While data processing in Hadoop has traditionally been done using MapReduce, the batch-oriented framework has fallen out of vogue as users began demanding lower-latency processing for certain types of workloads — such as machine learning. However, nobody really wants to abandon Hadoop entirely because it’s still great for storing lots of data and many still use MapReduce for most of their workloads. Spark, which was developed at the University of California, Berkeley, has stepped in to fill that void in a growing number of cases where speed and ease of programming really matter.
H2O was developed separately by a startup called 0xdata (pronounced hexadata), although it’s also available as open source software. It’s an in-memory data engine specifically designed for running various types of types of statisical computations — including deep learning models — on data stored in the Hadoop Distributed File System.
“[H2O] looks like a really good technology layer to drive a lot of what Mahout’s been missing and remove the artificial constraints that have been in Mahout’s way,” Ted Dunning, project management committee member for Apache Mahout and the chief application architect at Hadoop software vendor MapR, told me. “A combination of H20 and Spark could really be something,” he added.

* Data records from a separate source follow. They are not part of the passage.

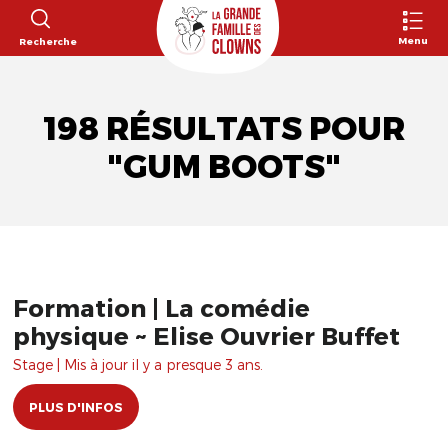
Menu
Recherche
198 RÉSULTATS POUR
"GUM BOOTS"
Formation | La comédie
physique ~ Elise Ouvrier Buffet
Stage | Mis à jour il y a presque 3 ans.
PLUS D'INFOS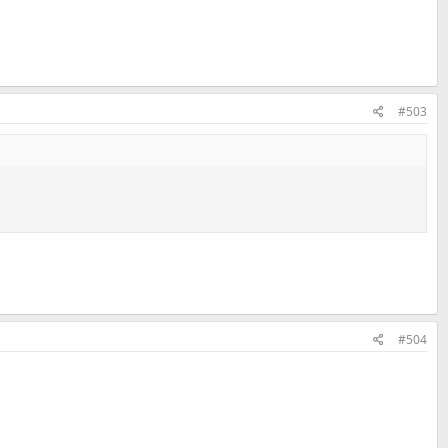
#503
#504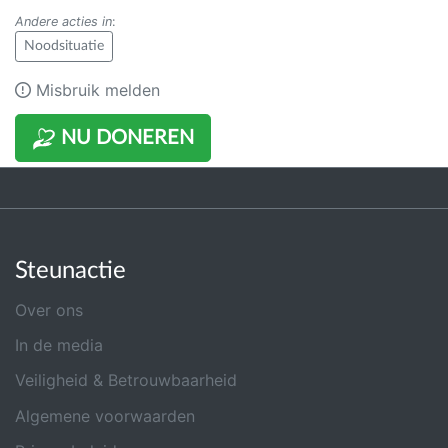
Andere acties in
:
Noodsituatie
Misbruik melden
NU DONEREN
Steunactie
Over ons
In de media
Veiligheid & Betrouwbaarheid
Algemene voorwaarden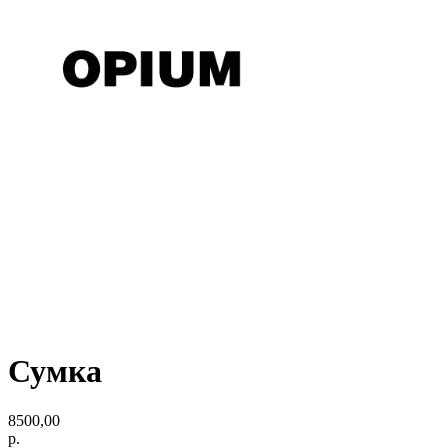
Сумка
8500,00
р.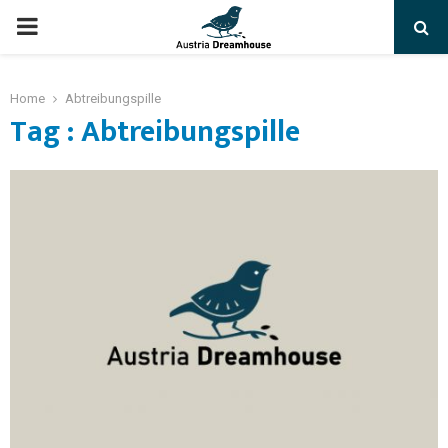
PRIMARY
MENU
Home
Abtreibungspille
Tag : Abtreibungspille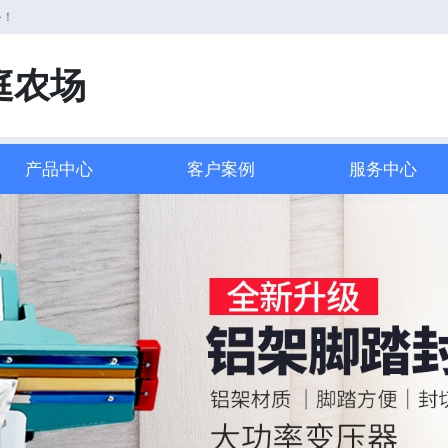
务！
庭农场
产品中心
客户案例
服务中心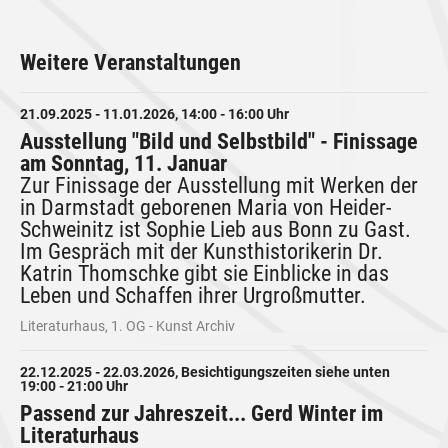
Weitere Veranstaltungen
21.09.2025 - 11.01.2026, 14:00 - 16:00 Uhr
Ausstellung "Bild und Selbstbild" - Finissage
am Sonntag, 11. Januar
Zur Finissage der Ausstellung mit Werken der
in Darmstadt geborenen Maria von Heider-
Schweinitz ist Sophie Lieb aus Bonn zu Gast.
Im Gespräch mit der Kunsthistorikerin Dr.
Katrin Thomschke gibt sie Einblicke in das
Leben und Schaffen ihrer Urgroßmutter.
Literaturhaus, 1. OG - Kunst Archiv
22.12.2025 - 22.03.2026, Besichtigungszeiten siehe unten
19:00 - 21:00 Uhr
Passend zur Jahreszeit... Gerd Winter im
Literaturhaus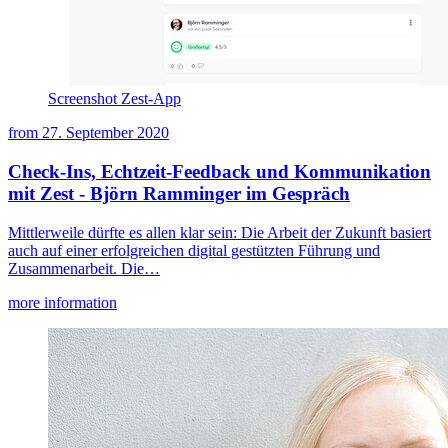
Screenshot Zest-App
from
27. September 2020
Check-Ins, Echtzeit-Feedback und Kommunikation
mit Zest - Björn Ramminger im Gespräch
Mittlerweile dürfte es allen klar sein: Die Arbeit der Zukunft basiert
auch auf einer erfolgreichen digital gestützten Führung und
Zusammenarbeit. Die…
more information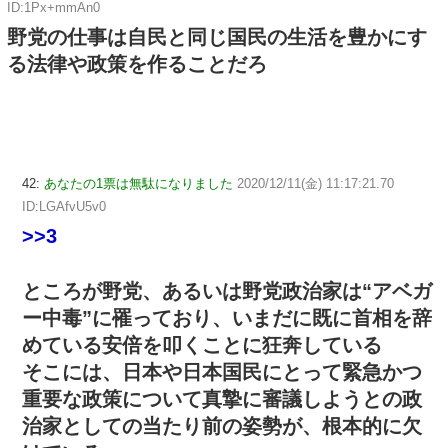
ID:1Px+mmAn0
野党の仕事は自民と同じ国民の生活を豊かにす
る法律や政策を作ることだろ
42:
あなたの1票は無駄になりました
2020/12/11(金) 11:17:21.70
ID:LGAfvU5v0
>>3
ところが野党、あるいは野党政治家は“アベガ
ー中毒”に罹っており、いまだに既に首相を辞
めている安倍を叩くことに狂奔している
そこには、日本や日本国民にとって緊急かつ
重要な政策について真摯に審議しようとの政
治家としての当たり前の姿勢が、根本的に欠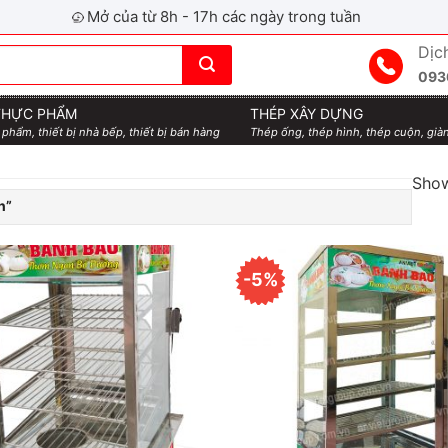
Mở của từ 8h - 17h các ngày trong tuần
Dịc
093
 THỰC PHẨM
THÉP XÂY DỰNG
 phẩm, thiết bị nhà bếp, thiết bị bán hàng
Thép ống, thép hình, thép cuộn, giàn
Show
n”
-5%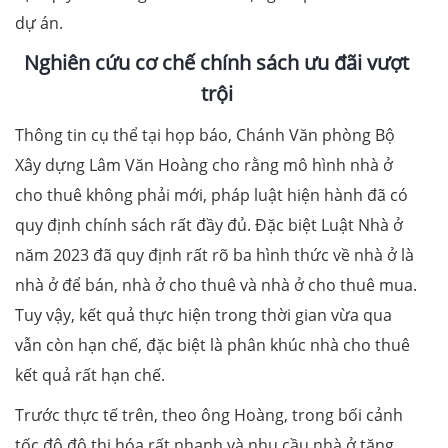
dự án.
N
ghiên cứu cơ chế chính sách ưu đãi vượt
trội
Thông tin cụ thể tại họp báo, Chánh Văn phòng Bộ
Xây dựng Lâm Văn Hoàng cho rằng mô hình nhà ở
cho thuê không phải mới, pháp luật hiện hành đã có
quy định chính sách rất đầy đủ. Đặc biệt Luật Nhà ở
năm 2023 đã quy định rất rõ ba hình thức về nhà ở là
nhà ở để bán, nhà ở cho thuê và nhà ở cho thuê mua.
Tuy vậy, kết quả thực hiện trong thời gian vừa qua
vẫn còn hạn chế, đặc biệt là phân khúc nhà cho thuê
kết quả rất hạn chế.
Trước thực tế trên, theo ông Hoàng, trong bối cảnh
tốc độ đô thị hóa rất nhanh và nhu cầu nhà ở tăng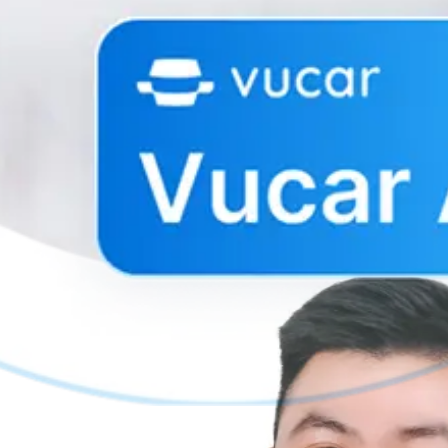
iềm năng...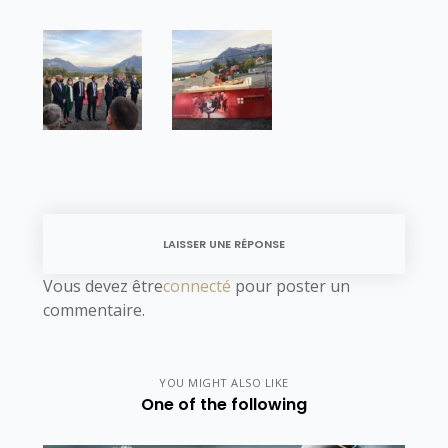
LAISSER UNE RÉPONSE
Vous devez être
connecté
pour poster un
commentaire.
YOU MIGHT ALSO LIKE
One of the following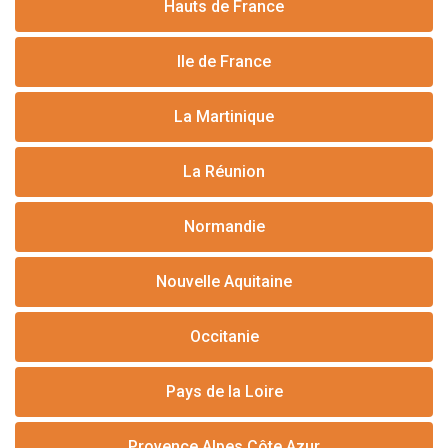
Hauts de France
Ile de France
La Martinique
La Réunion
Normandie
Nouvelle Aquitaine
Occitanie
Pays de la Loire
Provence Alpes Côte Azur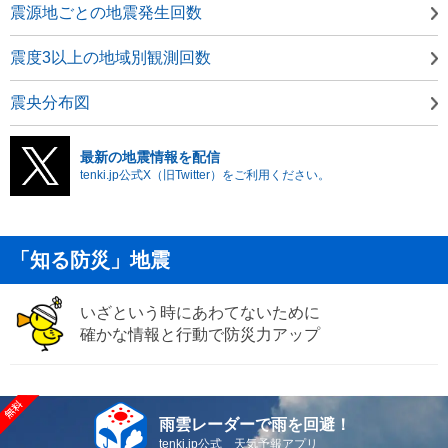
震源地ごとの地震発生回数
震度3以上の地域別観測回数
震央分布図
最新の地震情報を配信
tenki.jp公式X（旧Twitter）をご利用ください。
「知る防災」地震
いざという時にあわてないために
確かな情報と行動で防災力アップ
雨雲レーダーで雨を回避！
tenki.jp公式 天気予報アプリ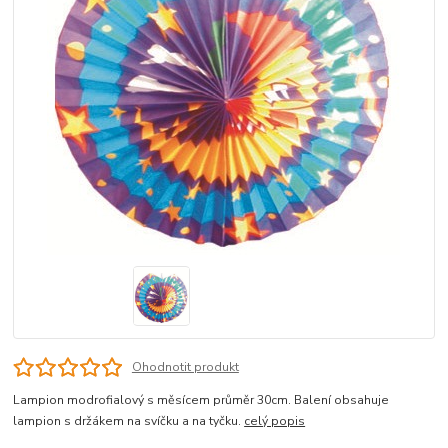
Ohodnotit produkt
Lampion modrofialový s měsícem průměr 30cm. Balení obsahuje
lampion s držákem na svíčku a na tyčku.
celý popis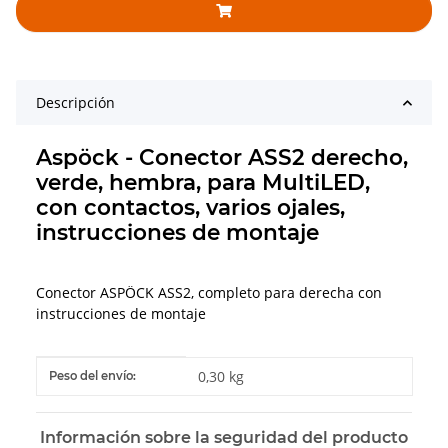
Descripción
Aspöck - Conector ASS2 derecho,
verde, hembra, para MultiLED,
con contactos, varios ojales,
instrucciones de montaje
Conector ASPÖCK ASS2, completo para derecha con
instrucciones de montaje
#productDetails.itemInformation#
#productDetails.itemValue#
0,30 kg
Peso del envío:
Información sobre la seguridad del producto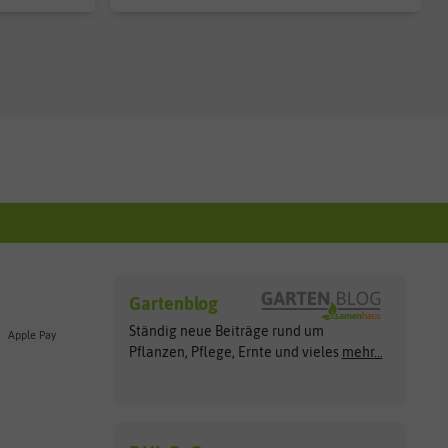
Gartenblog
Ständig neue Beiträge rund um
Apple Pay
Pflanzen, Pflege, Ernte und vieles
mehr...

SriSatish Ambati, the founder and CEO of 0xdata, noted that the data science community isn’t married to one computational framework over another as long as they get the job done. It’s the higher-level stuff, including how people program models, that really matters. H2o natively supports the R programming language, for example, which is rather popular and would be a new capability for Mahout, Dunning said.
One could argue that the Mahout community had to embrace Spark, at least, if it wanted to remain relevant. Already, Cloudera is working on its Oryx machine learning framework that was designed in order to overcome Mahout’s shortcoming and will be ported to Spark at some point. The Spark community itself is also working on a set of machine learning libraries called MLlib.